■ **What is expected**
Please repeat the line that has "Тормозные системы автомобиля" and all lines after it, exactly as they appear, through the end of the entries.
[Data provided — start]
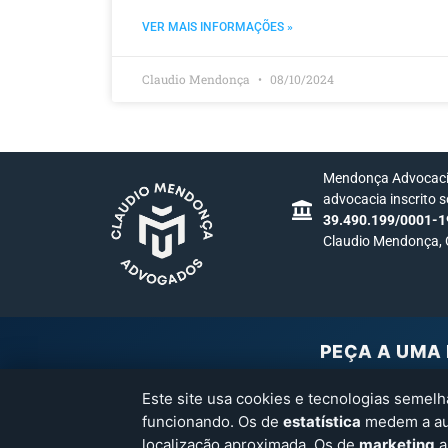
VER MAIS INFORMAÇÕES »
Claudio Mendonça
08/10/2024
Mendonça Advocacia
advocacia inscrito 
39.490.199/0001-1
Claudio Mendonça,
PEÇA A UMA 
Clique e a 
Este site usa cookies e tecnologias semel
funcionando. Os de
estatística
medem a aud
ChatGPT
localização aproximada. Os de
marketing
a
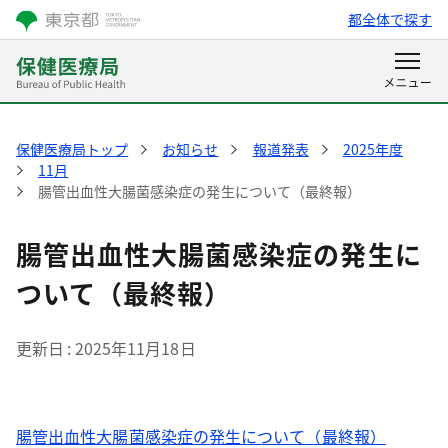
都全体で探す
保健医療局トップ
お知らせ
報道発表
2025年度
11月
腸管出血性大腸菌感染症の発生について（最終報）
腸管出血性大腸菌感染症の発生に
ついて（最終報）
更新日
2025年11月18日
腸管出血性大腸菌感染症の発生について（最終報）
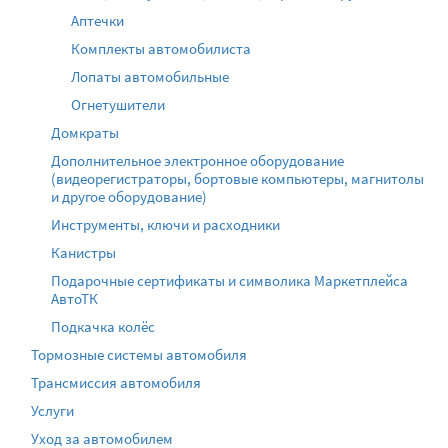
Аптечки
Комплекты автомобилиста
Лопаты автомобильные
Огнетушители
Домкраты
Дополнительное электронное оборудование
(видеорегистраторы, бортовые компьютеры, магнитолы
и другое оборудование)
Инструменты, ключи и расходники
Канистры
Подарочные сертификаты и символика Маркетплейса
АвтоТК
Подкачка колёс
Тормозные системы автомобиля
Трансмиссия автомобиля
Услуги
Уход за автомобилем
[Data provided — finish]
■ **Reply**
Тормозные системы автомобиля
Трансмиссия автомобиля
Услуги
Уход за автомобилем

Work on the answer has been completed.